He aquí un fragmento de un dialogo oído casualmente en la calle: "Huy, que mono está Nacho, le veo muy cambiado", dice una señora. "Sí, es que le acabo de llevar al peluquero", le contesta su interlocutora. "La camiseta que lleva es superfashion", responde la primera, aludiendo a la indumentaria de Nacho que, a la sazón, va vestido con una zamarra que recuerda a la de la selección de Argentina. "Ya ves, es tan caprichoso que siempre quiere salir a la calle con ella". "Pues le queda ideal", fue la última frase que ya en la distancia me llegó de la conversación. Como ven se trata de una charla anodina -si acaso algo cursi- indigna de ser reflejado por escrito salvo por la circunstancia de que el inquieto Nacho (no paraba de dar vueltas sobre sí mismo) no es, como habrán supuesto, un travieso niño que va de la mano de su encantadora madre. Nacho va sujeto por una correa extensible y es un perro de la raza yorkshire.

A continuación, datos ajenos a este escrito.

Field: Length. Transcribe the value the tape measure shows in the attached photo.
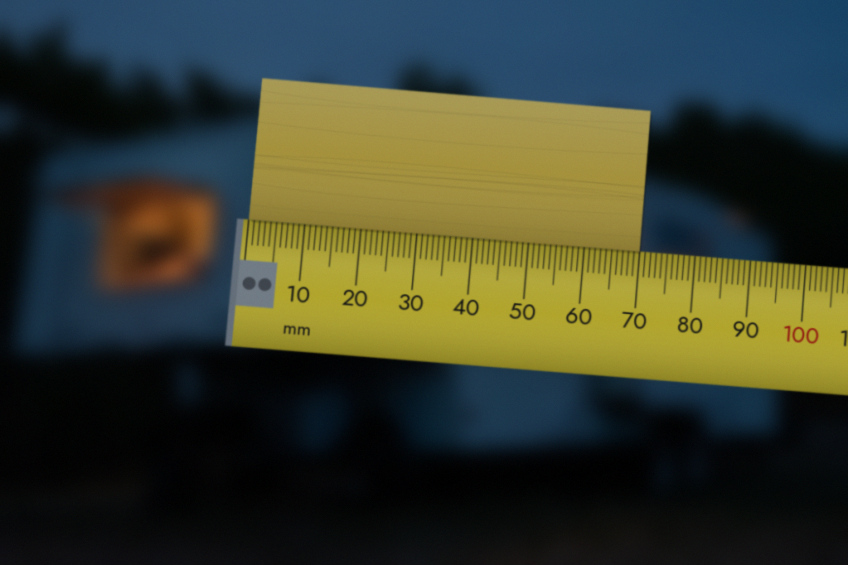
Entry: 70 mm
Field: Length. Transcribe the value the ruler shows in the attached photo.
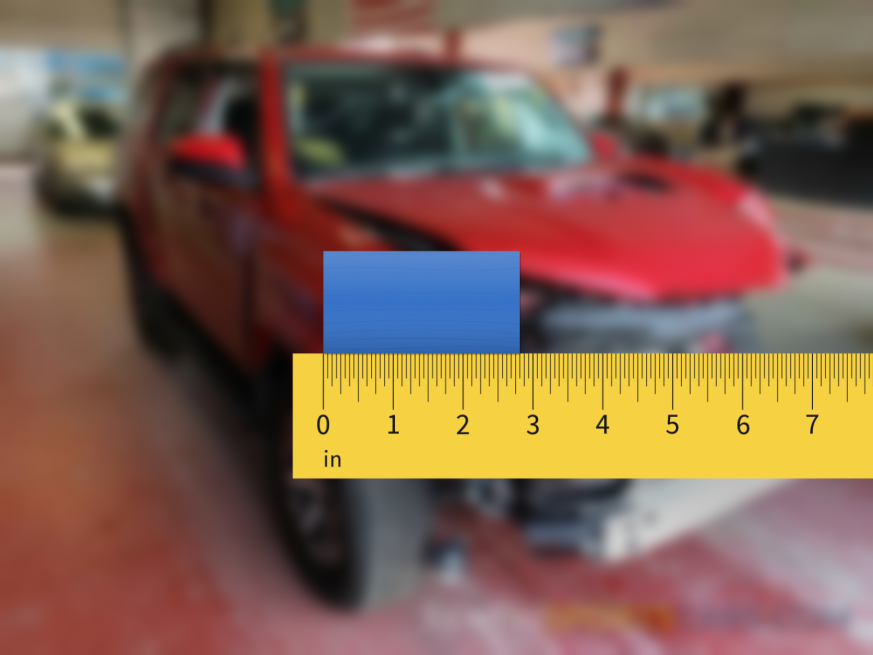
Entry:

Aunque la "humanización" de Nacho parece excesiva, no se trata de un fenómeno extraño, antes al contrario se produce, en mayor o menor medida, en casi todas las personas que poseen "mascotas". En su Teoría de la clase ociosa T. Veblen califica la posesión de estos animalillos caseros como un signo de "prestigio social" ya que su característica principal es la de ser completamente inútiles (improductivos) y por tanto su propietario los muestra a los demás como un "adorno", algo superfluo que él se puede permitir el lujo de poseer. ¿Han visto a alguien pasear una gallina, un cerdo o una cabra? Seguro que no. Son especímenes lastrados por el sambenito de generar beneficios para sus dueños y, por tanto, su posesión es incompatible con el sentido ocioso que se les exige. No solo no poseen glamour para ser exhibidos sino que incluso resultarían ridículos.

A pesar de ser el más sucio y el de hábitos más molestos de los animales de compañía, el perro es, sin duda, el rey de las mascotas. Su ventaja primordial sobre otros candidatos a ser el mejor amigo del hombre es su extraordinario instinto para el servilismo. El perro es el perfecto vasallo: posee el don de la ciega obediencia y la prontitud del esclavo a la hora de averiguar los deseos de su amo. Paradójicamente, la actitud servil y aduladora respecto al dueño la suele compaginar con una gran inclinación a fastidiar al resto de los humanos, lo que, en cierto sentido, refuerza aún más el ego de su propietario. Si estos vigilasen que sus chuchos no importunasen (ladridos, lengüetazos, deposiciones...) a quien preferimos deambular sin compañía canina, entonces, a lo mejor empezamos a apreciar las "monerías" de Nacho y sus congéneres.